SOCIAL SCIENTIST
Harold Laski (1893-1950), outstanding political scientist, who taught at the London School of Economics for much of his life, was a member of the British Labour Party, and was elected its Chairman in 1945. Laski, who early in life came to see the state as functioning in the interests of the ruling classes, was an advocate of extensive social and economic reforms, until the crisis of the 1930s and the subsequent rise of fascism made him embrace Marxism. Despairing of the possibility of reforms within the system he came to view socialism as the only possible and available alternative to rising fascism. During the Spanish Civil War he was a strong advocate of a popular front of all the forces opposed to fascism. His Introduction to the English edition of the Communist Manifesto on the occasion of its centenary was a justly-celebrated piece and we publish it in the current number.

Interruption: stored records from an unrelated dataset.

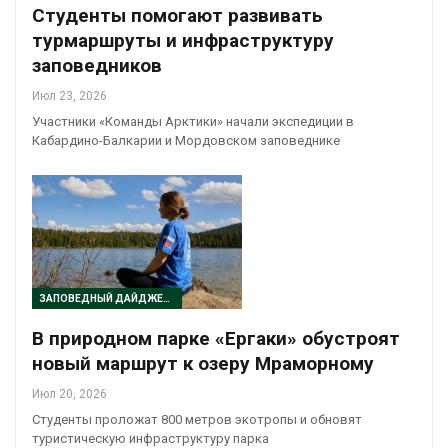
Студенты помогают развивать
турмаршруты и инфраструктуру
заповедников
Июл 23, 2026
Участники «Команды Арктики» начали экспедиции в
Кабардино-Балкарии и Мордовском заповеднике
ЗАПОВЕДНЫЙ ДАЙДЖЕСТ
В природном парке «Ергаки» обустроят
новый маршрут к озеру Мраморному
Июл 20, 2026
Студенты проложат 800 метров экотропы и обновят
туристическую инфраструктуру парка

Together with these two classics we publish a contemporary reaction from Utsa Patnaik which introduces a much-needed third world perspective. The completion of 150 years by the Communist Manifesto is not an occasion for ritual celebration. To make it so by merely lauding the genius of its young authors would be an insult to their legacy, since both their world view as well as the rugged greatness of their personalities abhorred all ritual. They themselves would have wanted it to be an occasion for assessment, for a checking of theoretical bearings, for an unflinching appraisal, inspired not by scholasticism but by praxis, of the doctrine they set out in the Manifesto. The three pieces published in the current number, which are separated from one another by roughly 50 year intervals, which mark approximately the 50th, the 100th, and the 150th anniversaries of the Manifesto, and which are informed by very substantial differences in perspective, would we hope contribute towards this task of theoretical engagement with the Manifesto.